## Activity
When you reach the line in the listing below that contains "middle mcp: (58, 176)", begin returning lines exactly as written, and stop after the line that contains "thumb cmc: (370, 394)". Return no other lines.

═════ Records for this exercise

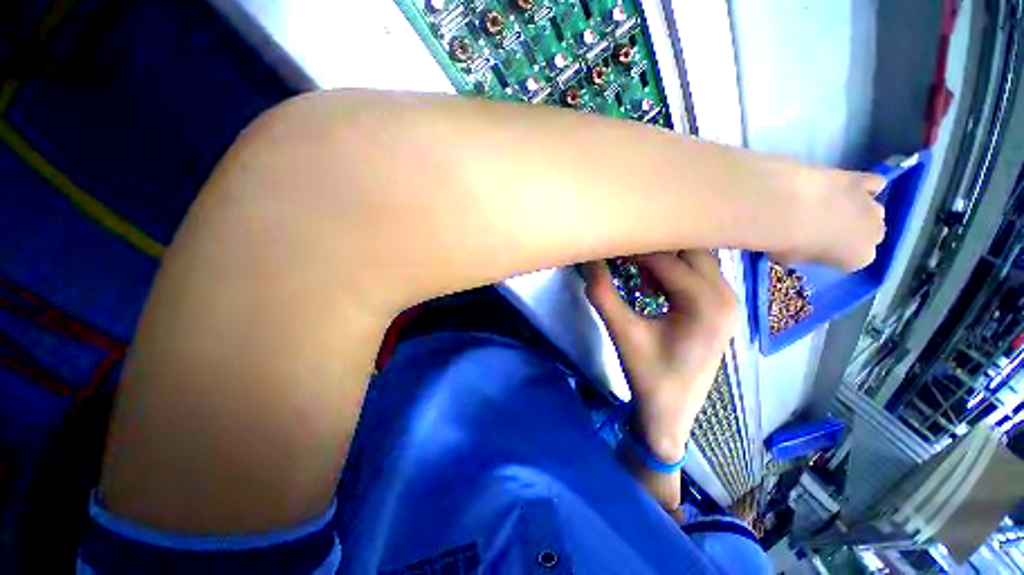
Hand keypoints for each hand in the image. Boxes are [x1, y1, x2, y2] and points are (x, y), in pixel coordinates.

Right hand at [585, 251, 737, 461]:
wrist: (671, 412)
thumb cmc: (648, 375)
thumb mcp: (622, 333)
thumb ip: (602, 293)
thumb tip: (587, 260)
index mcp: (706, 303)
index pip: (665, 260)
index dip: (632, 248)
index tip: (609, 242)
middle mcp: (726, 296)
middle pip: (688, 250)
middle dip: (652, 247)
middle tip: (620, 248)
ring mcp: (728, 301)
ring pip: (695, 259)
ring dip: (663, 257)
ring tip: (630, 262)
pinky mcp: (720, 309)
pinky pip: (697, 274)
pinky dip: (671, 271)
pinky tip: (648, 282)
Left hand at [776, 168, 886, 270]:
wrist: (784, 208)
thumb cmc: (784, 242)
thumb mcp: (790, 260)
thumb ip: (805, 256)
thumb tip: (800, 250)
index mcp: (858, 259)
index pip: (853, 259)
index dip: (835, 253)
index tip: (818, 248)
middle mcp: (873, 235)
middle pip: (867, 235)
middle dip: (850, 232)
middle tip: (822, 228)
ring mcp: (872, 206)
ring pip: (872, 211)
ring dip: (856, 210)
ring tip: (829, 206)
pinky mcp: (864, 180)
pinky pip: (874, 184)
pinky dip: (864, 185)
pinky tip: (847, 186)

══════════
═════ Records for this exercise

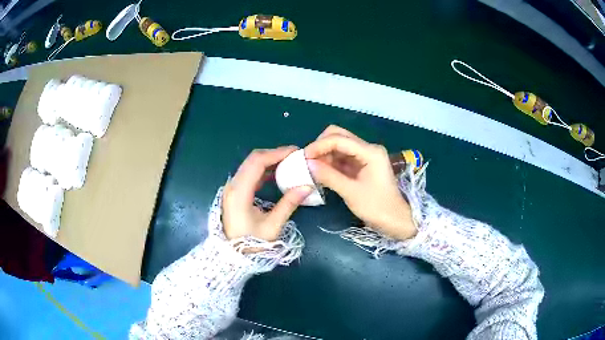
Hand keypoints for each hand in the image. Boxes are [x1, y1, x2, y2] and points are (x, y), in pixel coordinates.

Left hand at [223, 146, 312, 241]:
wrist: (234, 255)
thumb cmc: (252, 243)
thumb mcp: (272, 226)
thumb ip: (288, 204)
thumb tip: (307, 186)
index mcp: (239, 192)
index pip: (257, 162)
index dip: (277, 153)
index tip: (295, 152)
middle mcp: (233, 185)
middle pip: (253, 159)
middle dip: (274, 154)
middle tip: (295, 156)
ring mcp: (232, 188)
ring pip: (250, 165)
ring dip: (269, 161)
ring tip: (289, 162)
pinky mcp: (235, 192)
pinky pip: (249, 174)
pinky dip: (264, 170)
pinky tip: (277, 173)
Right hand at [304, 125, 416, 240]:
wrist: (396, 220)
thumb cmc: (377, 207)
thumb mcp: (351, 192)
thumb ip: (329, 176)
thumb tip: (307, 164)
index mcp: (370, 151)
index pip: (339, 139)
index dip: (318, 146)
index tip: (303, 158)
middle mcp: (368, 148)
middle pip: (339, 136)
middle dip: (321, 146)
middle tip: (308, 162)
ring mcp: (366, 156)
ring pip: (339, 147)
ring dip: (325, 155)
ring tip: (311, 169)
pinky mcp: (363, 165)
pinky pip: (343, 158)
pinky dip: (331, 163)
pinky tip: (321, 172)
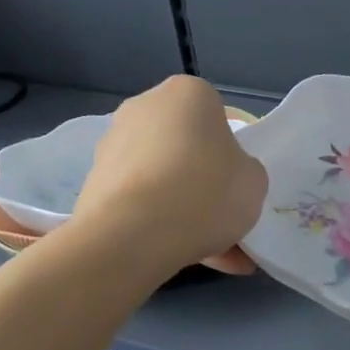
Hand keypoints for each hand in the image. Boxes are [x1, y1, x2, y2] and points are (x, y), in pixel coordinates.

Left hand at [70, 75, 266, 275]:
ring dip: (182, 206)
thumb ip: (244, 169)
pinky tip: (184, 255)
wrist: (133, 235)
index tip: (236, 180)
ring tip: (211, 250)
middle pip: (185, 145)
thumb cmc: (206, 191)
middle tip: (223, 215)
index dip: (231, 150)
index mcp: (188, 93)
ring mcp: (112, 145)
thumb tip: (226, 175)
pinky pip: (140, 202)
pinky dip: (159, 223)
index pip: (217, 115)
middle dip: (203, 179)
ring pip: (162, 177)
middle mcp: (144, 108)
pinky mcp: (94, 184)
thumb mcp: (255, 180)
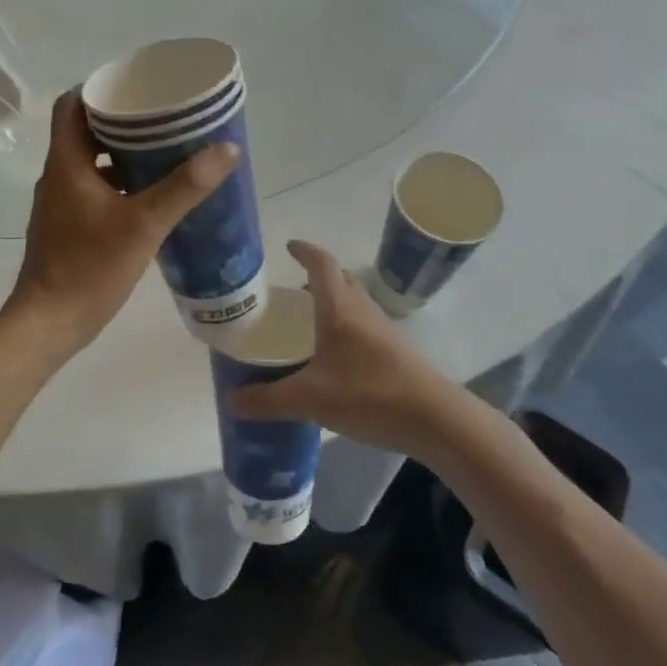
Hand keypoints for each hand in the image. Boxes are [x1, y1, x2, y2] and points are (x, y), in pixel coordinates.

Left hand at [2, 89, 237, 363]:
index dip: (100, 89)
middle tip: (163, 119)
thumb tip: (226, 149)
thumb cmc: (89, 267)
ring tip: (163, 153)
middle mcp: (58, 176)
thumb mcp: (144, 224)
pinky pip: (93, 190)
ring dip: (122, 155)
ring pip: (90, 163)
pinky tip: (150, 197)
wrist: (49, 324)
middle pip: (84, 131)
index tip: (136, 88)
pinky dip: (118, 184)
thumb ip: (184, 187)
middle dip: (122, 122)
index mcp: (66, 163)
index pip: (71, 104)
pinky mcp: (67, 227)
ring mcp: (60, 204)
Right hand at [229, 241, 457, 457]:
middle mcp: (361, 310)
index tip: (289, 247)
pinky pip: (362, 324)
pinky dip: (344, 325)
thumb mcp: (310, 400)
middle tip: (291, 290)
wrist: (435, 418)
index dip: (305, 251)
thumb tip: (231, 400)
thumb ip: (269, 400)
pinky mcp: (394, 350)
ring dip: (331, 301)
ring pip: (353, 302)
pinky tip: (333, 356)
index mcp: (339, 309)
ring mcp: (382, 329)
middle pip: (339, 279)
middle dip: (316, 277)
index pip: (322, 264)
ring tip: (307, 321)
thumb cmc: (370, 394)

══════════

## Your solution
middle mcp: (58, 176)
thumb mcp: (144, 224)
pinky pip: (93, 190)
ring dip: (122, 155)
ring pip: (90, 163)
pinky tip: (150, 197)
wrist: (49, 324)
middle pip: (84, 131)
index tip: (136, 88)
pinky dip: (118, 184)
thumb ip: (184, 187)
middle dip: (122, 122)
index mcp: (66, 163)
index pip: (71, 104)
pinky mcp: (67, 227)
ring mcp: (60, 204)
Right hand at [229, 241, 457, 457]:
middle mcp: (361, 310)
index tip: (289, 247)
pinky pip: (362, 324)
pinky dip: (344, 325)
thumb mcp: (310, 400)
middle tip: (291, 290)
wrist: (435, 418)
index dip: (305, 251)
thumb tip: (231, 400)
thumb ip: (269, 400)
pinky mcp: (394, 350)
ring dip: (331, 301)
ring pip: (353, 302)
pinky tip: (333, 356)
index mcp: (339, 309)
ring mcp: (382, 329)
middle pip: (339, 279)
middle dip: (316, 277)
index pip: (322, 264)
ring tip: (307, 321)
thumb cmc: (370, 394)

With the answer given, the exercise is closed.